Step 6: Assign owners and keep it real
This is where a lot of nice-looking maps go to die. Assign someone (usually a sales enablement or ops lead) to:
- Review the journey map with the team every quarter.
- Update blockers, content, and questions as deals progress.
- Scrap stuff no one uses.
Akoonu lets you set roles and reminders — but even a recurring calendar invite works if your team’s small.
Ignore: Fancy workflows or approval chains. You want fast feedback, not bureaucracy.
Step 7: Put the map to work in your sales process
A map is only as good as its use. Here’s how to actually get value:
- Train new reps: Use the map as part of onboarding — “Here’s how deals actually move.”
- Pipeline reviews: Use stages and blockers from the map to spot where deals get stuck.
- Content requests: Ask reps which content would help at each stage — then update the map.
Akoonu’s reporting and integration features are handy, but don’t let setup drag on for weeks. Start simple, then layer on more as the team uses it.
Honest takes: What works, what doesn’t
What works: - Keeping journey stages tied to real buyer behavior (not your sales process). - Updating the map (and content links) every quarter. - Using Akoonu as a live tool, not a static doc.
What doesn’t: - Overcomplicating with too many personas or stages. - Building a map solo, then wondering why reps ignore it. - Treating Akoonu like a filing cabinet, not a living playbook.
Ignore: Vendor hype about “AI-driven journey mapping” unless you see it save you time, not create more work.

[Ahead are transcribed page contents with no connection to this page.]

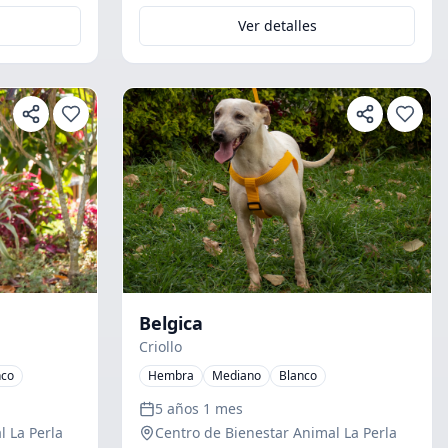
Ver detalles
Belgica
Criollo
nco
Hembra
Mediano
Blanco
5 años 1 mes
l La Perla
Centro de Bienestar Animal La Perla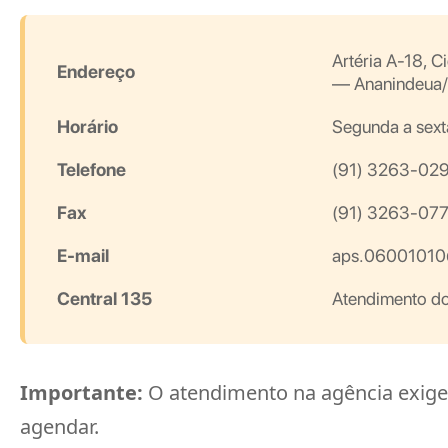
Artéria A-18,
Endereço
— Ananindeua
Horário
Segunda a sext
Telefone
(91) 3263-02
Fax
(91) 3263-07
E-mail
aps.06001010@
Central 135
Atendimento do
Importante:
O atendimento na agência exige
agendar.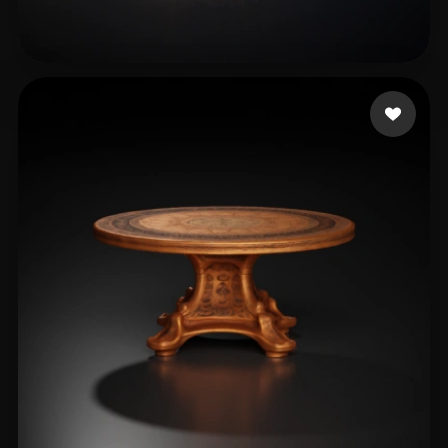
cOJOh
7 me gusta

Keep it simple, tweak as you go
At the end of the day, the best buyer journey map is the one your team actually uses. Don’t let Akoonu (or any tool) become a project in itself. Keep your map short, based on reality, and review it with your team every quarter. Iterate, toss what isn’t working, and focus on what helps close deals.
You’ll end up with a journey map that’s more than a box-ticking exercise — and a sales process that’s actually grounded in how your buyers buy.